そして、それまでに受領したものがあれば、
各当事者は、原状回復義務に基いて相手方
に返さなければなりません(545条1項)。
太郎:だからお金を返してくださいよと
言ってるんです。
三村:あんたも当事者だから、家を引き渡すんだよ!
さくら:まあまあ。
売買契約のように、代金の支払いと
目的物の引渡しというように、互いに
対価的関係にある債務を負担するものを
双務契約といいます。
双務契約では、相手方が債務を履行するまで、
自分の債務の履行を拒むことが認められています
(同時履行の抗弁権、533条)。
三村:へーそうなんですか。
さくら:双務契約から生じた両債務の間には牽連性があり、
それぞれを同時に履行させるのが公平に適うためです。
太郎:牽連性?なんと読むんですか?
三村:「けんれんせい」ですよ。
関係があるということ。
さくら:はいそのとおりです。
さて、解除によって生じた原状回復義務や
損害賠償義務は、「双務契約」から生じた
債務ではありませんが、これらも同時履行と
することが公平に適います。
そこで、546条は533条を準用し、原状回復義務や
損害賠償義務について同時履行の抗弁権を
認めました。
太郎:ほらね。

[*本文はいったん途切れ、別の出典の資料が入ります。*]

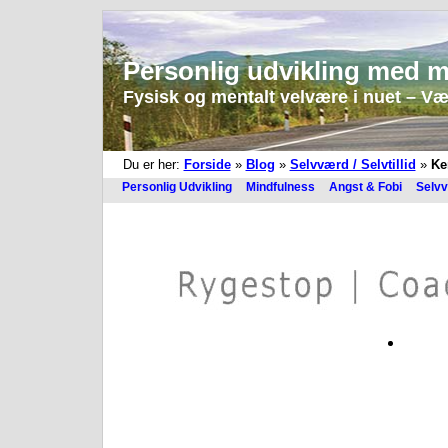
Personlig udvikling med m
Fysisk og mentalt velvære i nuet – Vær 
Du er her:
Forside
»
Blog
»
Selvværd / Selvtillid
»
Ke
Personlig Udvikling
Mindfulness
Angst & Fobi
Selvv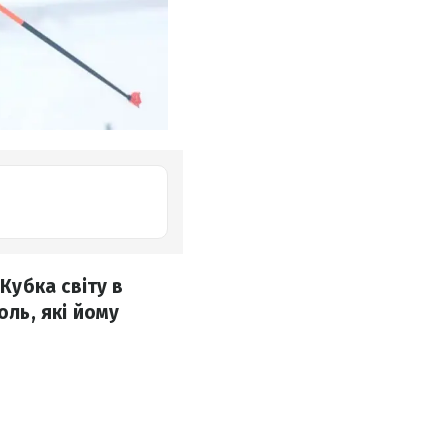
Кубка світу в
оль, які йому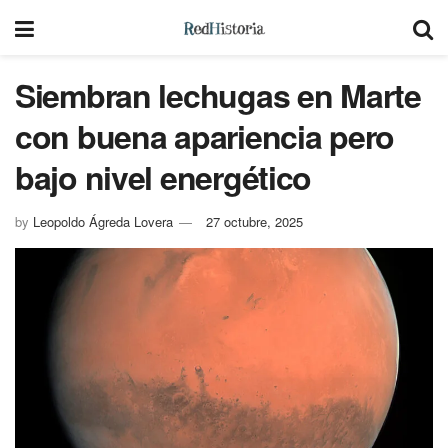
Siembran lechugas en Marte
con buena apariencia pero
bajo nivel energético
by
Leopoldo Ágreda Lovera
27 octubre, 2025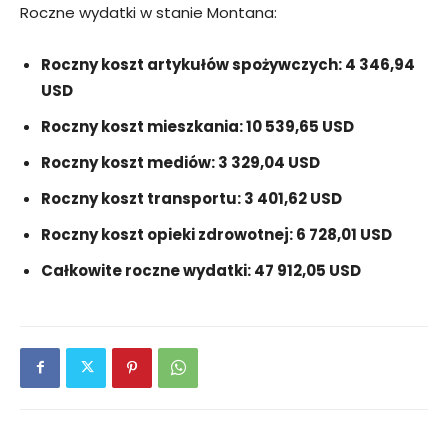
Roczne wydatki w stanie Montana:
Roczny koszt artykułów spożywczych: 4 346,94
USD
Roczny koszt mieszkania: 10 539,65 USD
Roczny koszt mediów: 3 329,04 USD
Roczny koszt transportu: 3 401,62 USD
Roczny koszt opieki zdrowotnej: 6 728,01 USD
Całkowite roczne wydatki: 47 912,05 USD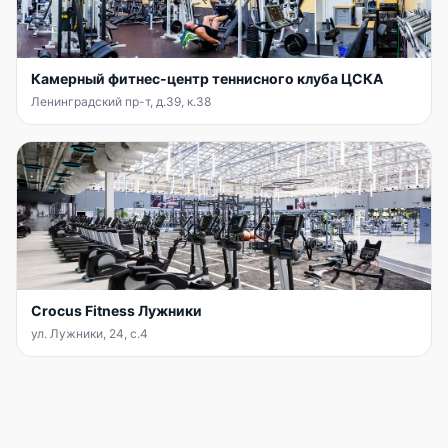
Камерный фитнес-центр теннисного клуба ЦСКА
Ленинградский пр-т, д.39, к.38
Crocus Fitness Лужники
ул. Лужники, 24, с.4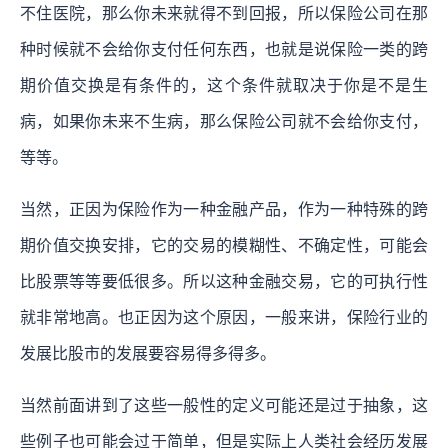
不住医院，那么你未来就得不到回报，所以保险公司在那
种时候就不会给你支付任何东西，也就是说保险一类的跨
期价值交换是有条件的，这个条件就取决于你是不是生
病，如果你未来不生病，那么保险公司就不会给你支付，
等等。
当然，正因为保险作为一种金融产品，作为一种特殊的跨
期价值交换安排，它的交易的模糊性、不确定性，可能会
比股票等等要低很多。所以这种金融交易，它的可执行性
就非常地高。也正因为这个原因，一般来讲，保险行业的
发展比股市的发展要容易得多得多。
当然前面讲到了这些一般性的定义可能还是过于抽象，这
些例子也可能会过于简单，但是实际上人类社会经历发展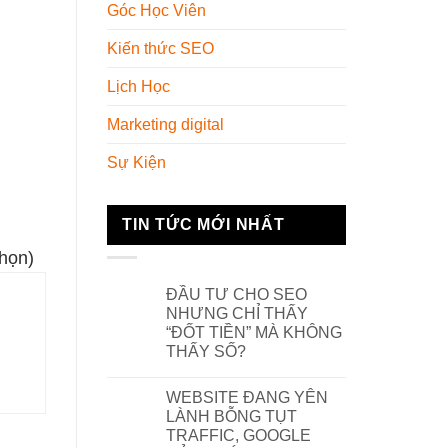
Góc Học Viên
Kiến thức SEO
Lịch Học
Marketing digital
Sự Kiện
TIN TỨC MỚI NHẤT
chọn)
ĐẦU TƯ CHO SEO
NHƯNG CHỈ THẤY
“ĐỐT TIỀN” MÀ KHÔNG
THẤY SỐ?
WEBSITE ĐANG YÊN
LÀNH BỖNG TỤT
TRAFFIC, GOOGLE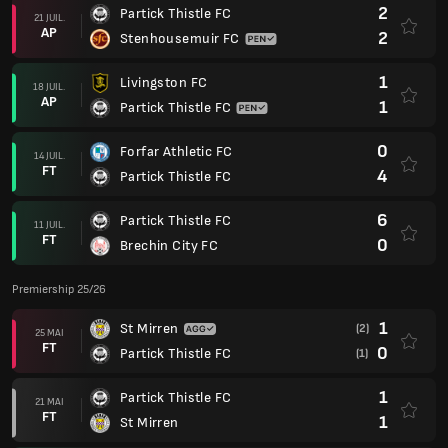
2
Partick Thistle FC
21 JUIL.
AP
2
Stenhousemuir FC
1
Livingston FC
18 JUIL.
AP
1
Partick Thistle FC
0
Forfar Athletic FC
14 JUIL.
FT
4
Partick Thistle FC
6
Partick Thistle FC
11 JUIL.
FT
0
Brechin City FC
Premiership 25/26
1
St Mirren
(2)
25 MAI
FT
0
Partick Thistle FC
(1)
1
Partick Thistle FC
21 MAI
FT
1
St Mirren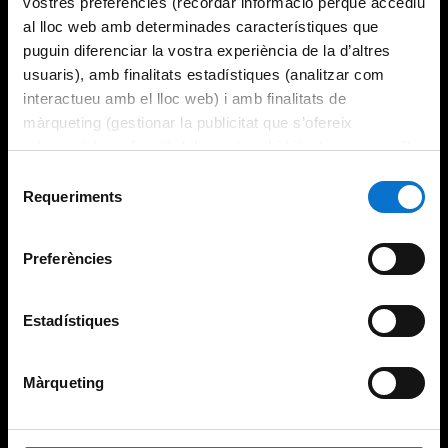
vostres preferències (recordar informació perquè accediu
al lloc web amb determinades característiques que
puguin diferenciar la vostra experiència de la d’altres
usuaris), amb finalitats estadístiques (analitzar com
interactueu amb el lloc web) i amb finalitats de
màrqueting (gestionar la publicitat que s’ofereix
adequant-la en funció dels vostres hàbits de navegació).
Per obtenir més informació sobre les galetes podeu
Selecció
consultar la
Política de galetes del lloc web de la
Requeriments
de
Universitat de Barcelona
.
consentiment
Preferències
Estadístiques
Màrqueting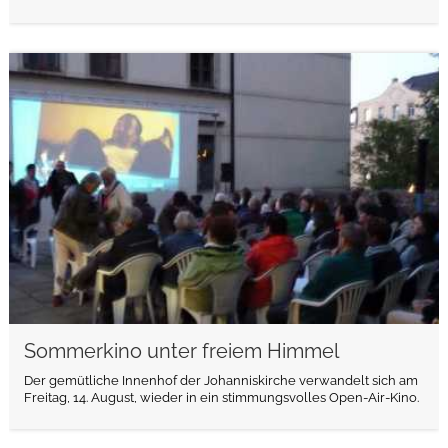
weiterlesen
Sommerkino unter freiem Himmel
Der gemütliche Innenhof der Johanniskirche verwandelt sich am
Freitag, 14. August, wieder in ein stimmungsvolles Open-Air-Kino.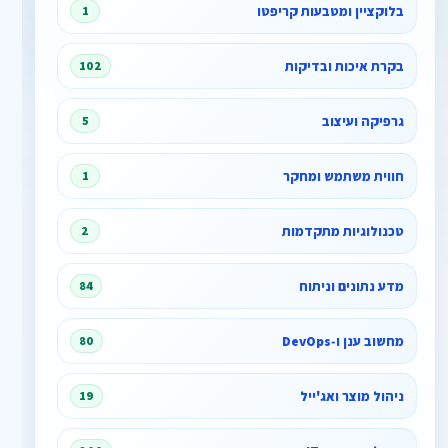
בלוקציין ומטבעות קריפטו
1
בקרת איכות ובדיקות
102
גרפיקה ועיצוב
5
חווית משתמש ומחקר
1
טכנולוגיות מתקדמות
2
מדע נתונים וניתוח
84
מחשוב ענן ו‑DevOps
80
ניהול מוצר ואג'ייל
19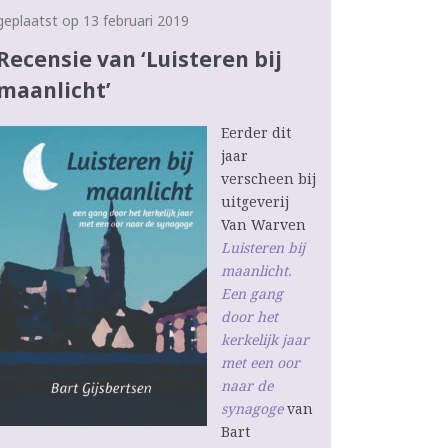
geplaatst op 13 februari 2019
Recensie van ‘Luisteren bij
maanlicht’
Eerder dit
jaar
verscheen bij
uitgeverij
Van Warven
Luisteren bij
maanlicht.
Een gang
door het
kerkelijk jaar
met een oor
naar de
synagoge
van
Bart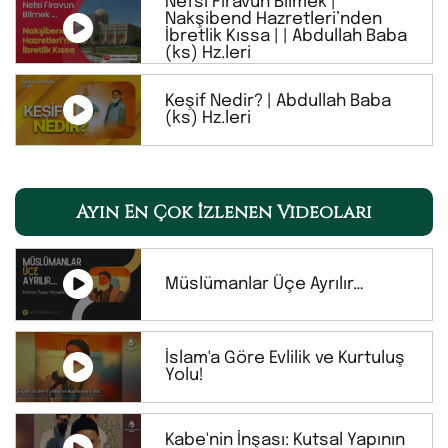
Nefsi Firavun Bilmek |
Nakşibend Hazretleri’nden
İbretlik Kıssa | | Abdullah Baba
(ks) Hz.leri
Keşif Nedir? | Abdullah Baba
(ks) Hz.leri
Ayın En Çok İzlenen Videoları
Müslümanlar Üçe Ayrılır…
İslam'a Göre Evlilik ve Kurtuluş
Yolu!
Kabe'nin İnşası: Kutsal Yapının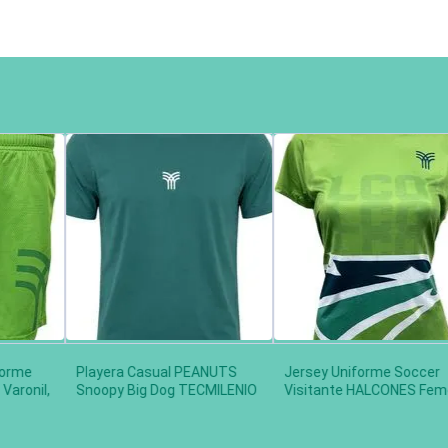
forme
Playera Casual PEANUTS
Jersey Uniforme Soccer
Varonil,
Snoopy Big Dog TECMILENIO
Visitante HALCONES Feme
Unisex, Verde
Limón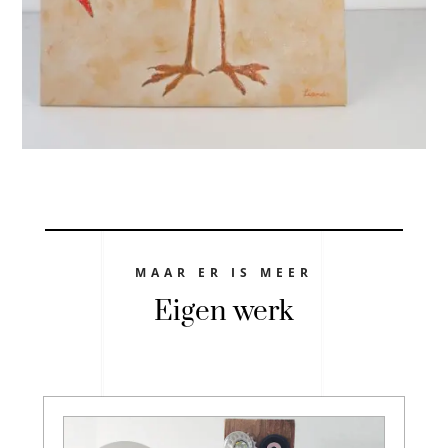
MAAR ER IS MEER
Eigen werk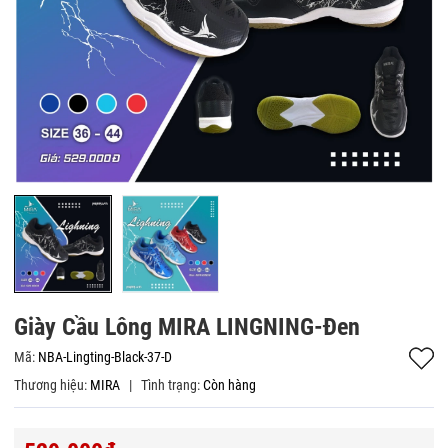
Giày Cầu Lông MIRA LINGNING-Đen
Mã:
NBA-Lingting-Black-37-D
Thương hiệu:
MIRA
|
Tình trạng:
Còn hàng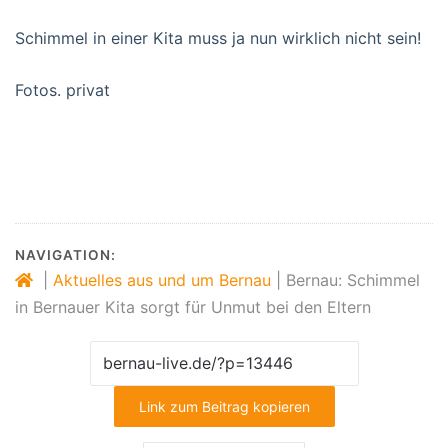
Schimmel in einer Kita muss ja nun wirklich nicht sein!
Fotos. privat
#Bernau #Stadt_Bernau #Kita_Kinderland #Schimmel
#Nachrichten #BernauLIVE
NAVIGATION:
|
Aktuelles aus und um Bernau
|
Bernau: Schimmel
in Bernauer Kita sorgt für Unmut bei den Eltern
Link zum Beitrag kopieren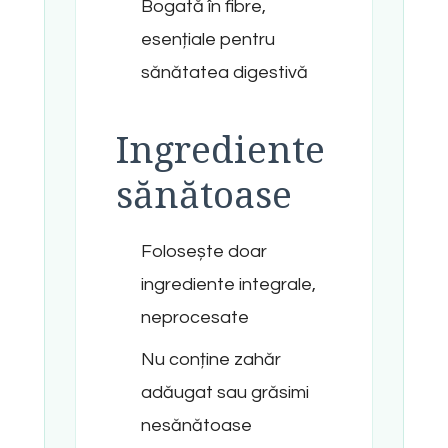
Bogată în fibre,
esențiale pentru
sănătatea digestivă
Ingrediente
sănătoase
Folosește doar
ingrediente integrale,
neprocesate
Nu conține zahăr
adăugat sau grăsimi
nesănătoase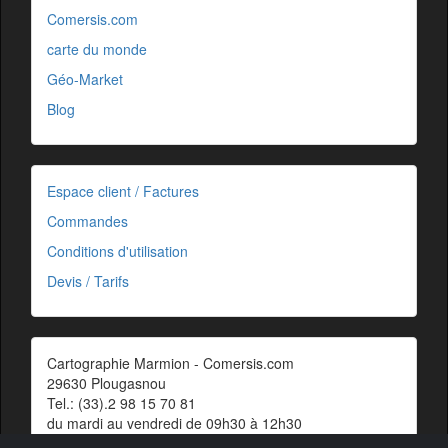
Comersis.com
carte du monde
Géo-Market
Blog
Espace client / Factures
Commandes
Conditions d'utilisation
Devis / Tarifs
Cartographie Marmion - Comersis.com
29630 Plougasnou
Tel.: (33).2 98 15 70 81
du mardi au vendredi de 09h30 à 12h30
Siret : 387 676 828 00057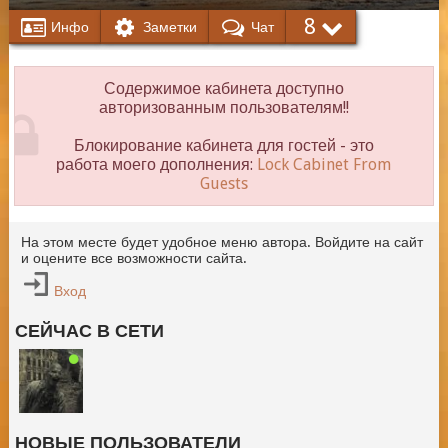
8
Инфо
Заметки
Чат
Содержимое кабинета доступно
авторизованным пользователям!!
Блокирование кабинета для гостей - это
работа моего дополнения:
Lock Cabinet From
Guests
На этом месте будет удобное меню автора. Войдите на сайт
и оцените все возможности сайта.
Вход
СЕЙЧАС В СЕТИ
НОВЫЕ ПОЛЬЗОВАТЕЛИ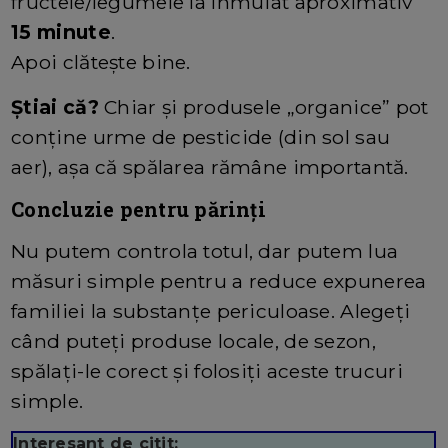
fructele/legumele la înmuiat aproximativ
15 minute
.
Apoi clătește bine.
Știai că?
Chiar și produsele „organice” pot
conține urme de pesticide (din sol sau
aer), așa că spălarea rămâne importantă.
Concluzie pentru părinți
Nu putem controla totul, dar putem lua
măsuri simple pentru a reduce expunerea
familiei la substanțe periculoase. Alegeți
când puteți produse locale, de sezon,
spălați-le corect și folosiți aceste trucuri
simple.
Interesant de citit: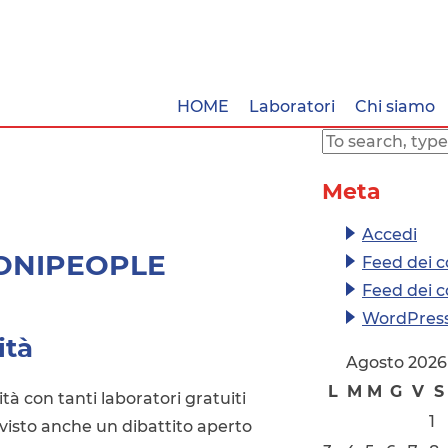
HOME
Laboratori
Chi siamo
Meta
Accedi
ONIPEOPLE
Feed dei c
Feed dei 
WordPress
ità
Agosto 2026
L
M
M
G
V
S
lità con tanti laboratori gratuiti
1
evisto anche un dibattito aperto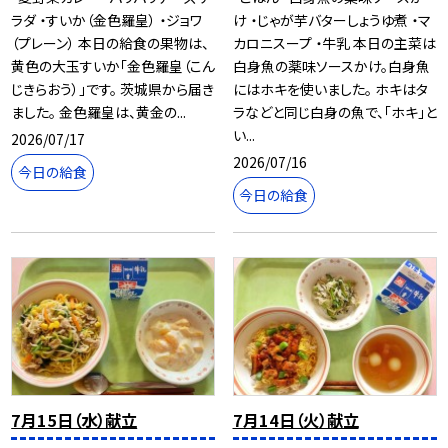
ラダ ・すいか（金色羅皇） ・ジョワ
け ・じゃが芋バターしょうゆ煮 ・マ
（プレーン） 本日の給食の果物は、
カロニスープ ・牛乳 本日の主菜は
黄色の大玉すいか「金色羅皇（こん
白身魚の薬味ソースかけ。白身魚
じきらおう）」です。 茨城県から届き
にはホキを使いました。 ホキはタ
ました。 金色羅皇は、黄金の...
ラなどと同じ白身の魚で、「ホキ」と
い...
2026/07/17
2026/07/16
今日の給食
今日の給食
7月15日（水）献立
7月14日（火）献立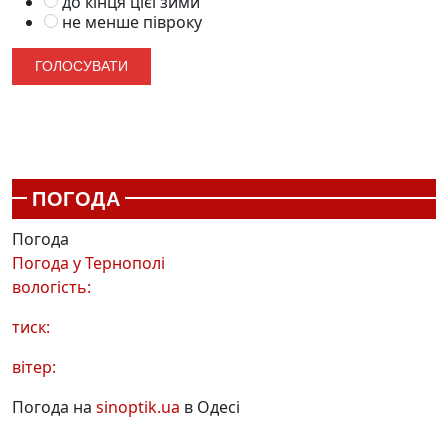
до кінця цієї зими
не менше півроку
ПОГОДА
Погода
Погода у
Тернополі
вологість:
тиск:
вітер:
Погода на
sinoptik.ua
в Одесі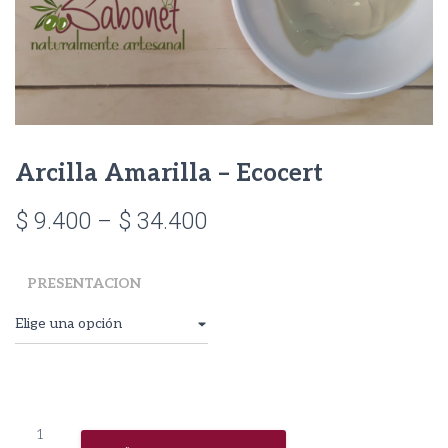
Arcilla Amarilla – Ecocert
Price
$
9.400
–
$
34.400
range:
PRESENTACION
$ 9.400
through
$ 34.400
Arcilla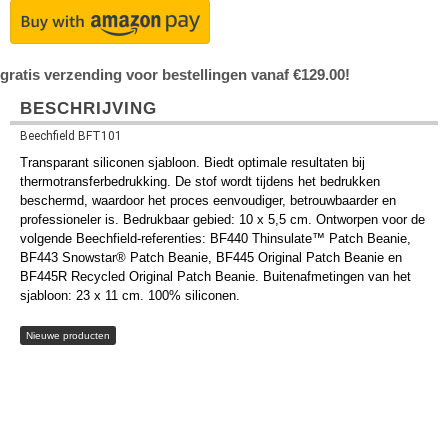
gratis verzending voor bestellingen vanaf €129.00!
BESCHRIJVING
Beechfield BFT101
Transparant siliconen sjabloon. Biedt optimale resultaten bij
thermotransferbedrukking. De stof wordt tijdens het bedrukken
beschermd, waardoor het proces eenvoudiger, betrouwbaarder en
professioneler is. Bedrukbaar gebied: 10 x 5,5 cm. Ontworpen voor de
volgende Beechfield-referenties: BF440 Thinsulate™ Patch Beanie,
BF443 Snowstar® Patch Beanie, BF445 Original Patch Beanie en
BF445R Recycled Original Patch Beanie. Buitenafmetingen van het
sjabloon: 23 x 11 cm. 100% siliconen.
Nieuwe producten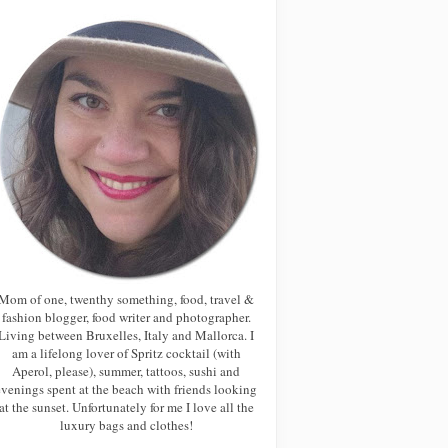
Mom of one, twenthy something, food, travel &
fashion blogger, food writer and photographer.
Living between Bruxelles, Italy and Mallorca. I
am a lifelong lover of Spritz cocktail (with
Aperol, please), summer, tattoos, sushi and
evenings spent at the beach with friends looking
at the sunset. Unfortunately for me I love all the
luxury bags and clothes!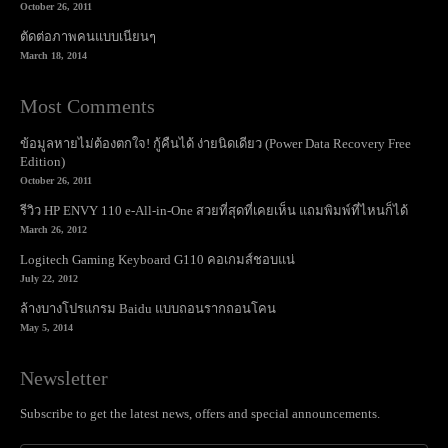
October 26, 2011
ตัดต่อภาพคนแบบเนียนๆ
March 18, 2014
Most Comments
ข้อมูลหายไม่ต้องตกใจ! กู้คืนได้ ง่ายนิดเดียว (Power Data Recovery Free
Edition)
October 26, 2011
รีวิว HP ENVY 110 e-All-in-One สวยที่สุดที่เคยเห็น แถมพิมพ์ที่ไหนก็ได้
March 26, 2012
Logitech Gaming Keyboard G110 คอเกมส์ชอบแน่
July 22, 2012
ล้างบางโปรแกรม Baidu แบบถอนรากถอนโคน
May 5, 2014
Newsletter
Subscribe to get the latest news, offers and special announcements.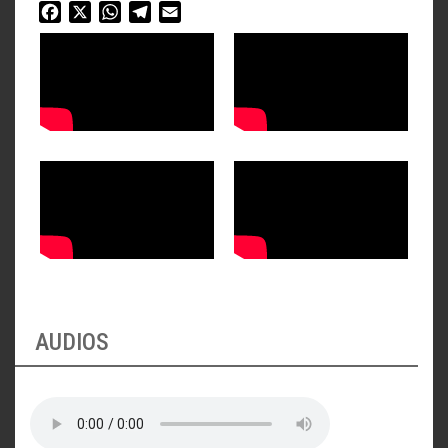
Facebook
X
WhatsApp
Telegram
Email
AUDIOS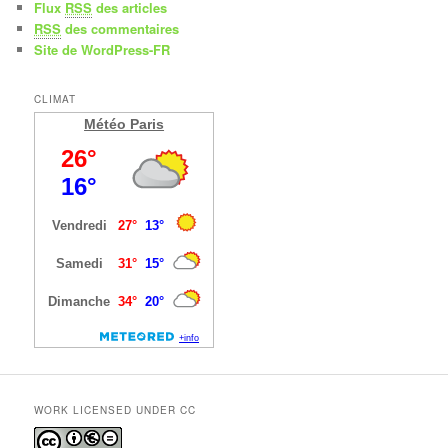
Flux
RSS
des articles
RSS
des commentaires
Site de WordPress-FR
CLIMAT
Météo Paris
WORK LICENSED UNDER CC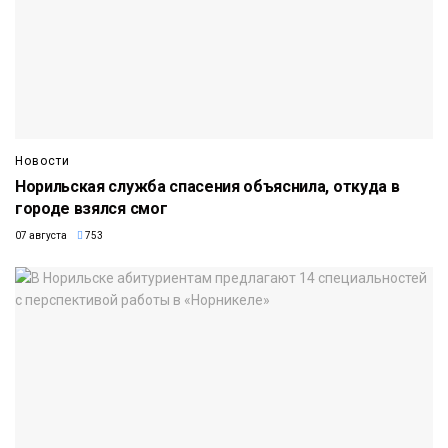
Новости
Норильская служба спасения объяснила, откуда в
городе взялся смог
07 августа
753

同時に履行なんだよ

三村:債務不履行のくせに

【条文】
(同時履行の抗弁)
第533条 双務契約の当事者の一方は、相手方がその債務の履行を提供するまでは、自己の債務の履行を拒むことができる。ただし、相手方の債務が弁済期にないときは、この限りでない。
(契約の解除と同時履行)
第546条 第533条の規定は、前条の場合について準用する。
(解除の効果)
第545条 当事者の一方がその解除権を行使したときは、各当事者は、その相手方を原状に復させる義務を負う。ただし、第三者の権利を害することはできない。
2 前項本文の場合において、金銭を返還するときは、その受領の時から利息を付さなければならない。
3 解除権の行使は、損害賠償の請求を妨げない。